═══ Source material
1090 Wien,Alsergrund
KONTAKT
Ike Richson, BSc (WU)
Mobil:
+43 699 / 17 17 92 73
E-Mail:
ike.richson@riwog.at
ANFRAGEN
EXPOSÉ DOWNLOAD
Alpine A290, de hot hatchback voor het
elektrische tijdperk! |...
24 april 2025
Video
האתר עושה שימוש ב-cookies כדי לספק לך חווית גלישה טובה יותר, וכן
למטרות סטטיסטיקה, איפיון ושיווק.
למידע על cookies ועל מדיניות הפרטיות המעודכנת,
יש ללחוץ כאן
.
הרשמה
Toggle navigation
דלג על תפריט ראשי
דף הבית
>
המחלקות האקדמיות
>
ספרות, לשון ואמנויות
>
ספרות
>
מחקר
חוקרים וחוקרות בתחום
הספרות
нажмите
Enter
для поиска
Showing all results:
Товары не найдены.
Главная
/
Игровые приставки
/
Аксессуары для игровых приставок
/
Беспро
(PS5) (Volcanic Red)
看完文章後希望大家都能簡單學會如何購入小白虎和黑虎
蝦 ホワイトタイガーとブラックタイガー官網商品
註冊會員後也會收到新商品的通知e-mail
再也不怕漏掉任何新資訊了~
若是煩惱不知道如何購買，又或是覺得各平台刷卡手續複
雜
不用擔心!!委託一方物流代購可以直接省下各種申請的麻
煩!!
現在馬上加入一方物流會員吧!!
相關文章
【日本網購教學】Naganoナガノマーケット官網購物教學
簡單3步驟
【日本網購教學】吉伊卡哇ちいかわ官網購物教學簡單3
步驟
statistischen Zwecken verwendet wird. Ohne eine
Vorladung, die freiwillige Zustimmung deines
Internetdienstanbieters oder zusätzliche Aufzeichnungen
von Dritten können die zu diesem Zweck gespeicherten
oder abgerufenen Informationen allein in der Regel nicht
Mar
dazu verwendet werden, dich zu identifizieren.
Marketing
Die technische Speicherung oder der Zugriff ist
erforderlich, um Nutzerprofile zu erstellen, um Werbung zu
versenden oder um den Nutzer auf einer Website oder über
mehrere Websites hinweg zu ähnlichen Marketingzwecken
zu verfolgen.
══════
__Task objective__.
All entries above are to be repeated verbatim, down to the last line.

__Written answer__.
1090 Wien,Alsergrund
KONTAKT
Ike Richson, BSc (WU)
Mobil:
+43 699 / 17 17 92 73
E-Mail:
ike.richson@riwog.at
ANFRAGEN
EXPOSÉ DOWNLOAD
Alpine A290, de hot hatchback voor het
elektrische tijdperk! |...
24 april 2025
Video
האתר עושה שימוש ב-cookies כדי לספק לך חווית גלישה טובה יותר, וכן
למטרות סטטיסטיקה, איפיון ושיווק.
למידע על cookies ועל מדיניות הפרטיות המעודכנת,
יש ללחוץ כאן
.
הרשמה
Toggle navigation
דלג על תפריט ראשי
דף הבית
>
המחלקות האקדמיות
>
ספרות, לשון ואמנויות
>
ספרות
>
מחקר
חוקרים וחוקרות בתחום
הספרות
нажмите
Enter
для поиска
Showing all results:
Товары не найдены.
Главная
/
Игровые приставки
/
Аксессуары для игровых приставок
/
Беспро
(PS5) (Volcanic Red)
看完文章後希望大家都能簡單學會如何購入小白虎和黑虎
蝦 ホワイトタイガーとブラックタイガー官網商品
註冊會員後也會收到新商品的通知e-mail
再也不怕漏掉任何新資訊了~
若是煩惱不知道如何購買，又或是覺得各平台刷卡手續複
雜
不用擔心!!委託一方物流代購可以直接省下各種申請的麻
煩!!
現在馬上加入一方物流會員吧!!
相關文章
【日本網購教學】Naganoナガノマーケット官網購物教學
簡單3步驟
【日本網購教學】吉伊卡哇ちいかわ官網購物教學簡單3
步驟
statistischen Zwecken verwendet wird. Ohne eine
Vorladung, die freiwillige Zustimmung deines
Internetdienstanbieters oder zusätzliche Aufzeichnungen
von Dritten können die zu diesem Zweck gespeicherten
oder abgerufenen Informationen allein in der Regel nicht
Mar
dazu verwendet werden, dich zu identifizieren.
Marketing
Die technische Speicherung oder der Zugriff ist
erforderlich, um Nutzerprofile zu erstellen, um Werbung zu
versenden oder um den Nutzer auf einer Website oder über
mehrere Websites hinweg zu ähnlichen Marketingzwecken
zu verfolgen.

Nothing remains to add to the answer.